VAKIA
[*] Buradaki zamir, dişi varlıkları göstermektedir. Bundan önce sözü edilen tek dişi varlık huri olduğu için “huriler” diye meal vermek gerekir.
[*] Kelimeler elif lamlı olduğu için diğer ayetlerde en büyük olduğu belirtilen şirk günahı diye tercüme ettik.
[*] Şâe = شاء fiilinin kökü, “bir şeyi var etme” anlamında olan şey =شيء’dir(Müfredât). Allah, gerek gördüğü şeyi yapar.
[*] Yıldızların bulunduğu yer birinci kat semadır (Bkz.Saffat 37/6, Mülk 67/5).
[*] Gökler yedi kattır (Bakara 2/29, Fussilet 41/12, Talak 65/12, Mülk 67/3, Güneş sistemi ve Ay, dünya ile yıldızlar arasında yer alır (Nuh 71/15-16). Güneşin ve Ayın dolaştığı yörüngeler farklıdır (Yasin 36/38-40). Güneşin yörüngesinde olanlara yıldız /necm değil, kevkeb denir. Bunlar 11 tanedir (Yusuf 12/4). Kevkebler, birinci kat semanın süsleridir (Saffat 37/6). Orası Mele-i A’lâ yani büyük meleklerin toplanma yeridir. Şeytanlar oraya yaklaştırılmazlar. Kur’an’ın yazılı olduğu levha, orada korunmaktadır. Ona sadece melekler dokunabilir. Maalesef bu ayet, Kur’an’a abdestsiz, cünüp olanların, adetli ve lohusa kadınların dokunamayacağının delili sayılır. Bunun böyle bir hükmün delili olamayacağı kesindir. Abdest veya cünüplükten dolayı yıkanma, sadece namazın farzıdır (Maide 5/6). Abdestsiz, cünüp, hayızlı veya lohusa olanların Kur’an’a dokunmalarının veya Kur’an okumalarının haram olduğunu söyleyen, kendi yalanını Allah’a mal etmiş ve büyük bir günaha girmiş olur (Nahl 16/116).

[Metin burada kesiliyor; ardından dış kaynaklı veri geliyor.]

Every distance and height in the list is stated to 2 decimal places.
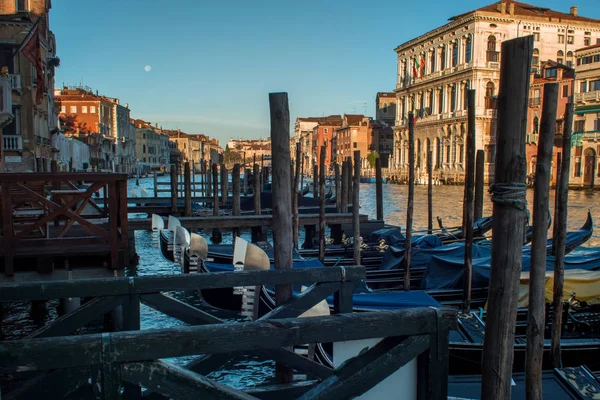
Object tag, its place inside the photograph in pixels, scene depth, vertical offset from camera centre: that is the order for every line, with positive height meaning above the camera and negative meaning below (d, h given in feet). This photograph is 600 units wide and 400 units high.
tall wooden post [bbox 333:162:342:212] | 44.34 -2.57
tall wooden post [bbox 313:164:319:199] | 60.13 -2.50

[*] Şeytanlar birinci kat semadan kovuldukları için (Saffat 37/6-10) Mele-i A'lâ'da yani yıldızların olduğu birinci kat semada saklı olan Kur'an'a dokunamadıkları gibi indirilişine de bir müdahaleleri olmaz. Allah Teâlâ şöyle demiştir: “Kur’ân’ı şeytanlar indirmedi. Bu, onların yapabileceği bir iş değildir; buna güçleri de yetmez. Onlar, (âyetler ininceye kadar) onları dinlemekten engellenmişlerdir.” (Şuârâ 26/210-212)
Cin suresindeki âyetler de (Cin 72/26-28) ininceye kadar Kur’an’ın, şeytanlardan nasıl korunduğunu göstermektedir. İndikten sonra dinlemelerine bir engel kalmaz. Bu durumda bir müdahaleleri olmaması için bize şu emir verilmiştir: “Kur’ân okuyacağın zaman taşlanmış Şeytan’dan Allah’a sığın.” (Nahl 16/98)
[*] ‘Allah’ın koyduğu ölçülerin dışında hayat sürebiliyor, tabiat kanunlarının dışına çıkabiliyorsanız’ anlamına gelir. Örneğin su içmek, nefes almak, doğmak ve ölmek gibi konularda insan, tam anlamıyla boyun eğmiştir. Ancak insanın tercihine bırakılmış konular da vardır ki bunlar insanın imtihanıdır. Bir sonraki ayetten anlaşılacağı üzere insanın ölüm karşısındaki çaresizliğine vurgu yapılmaktadır.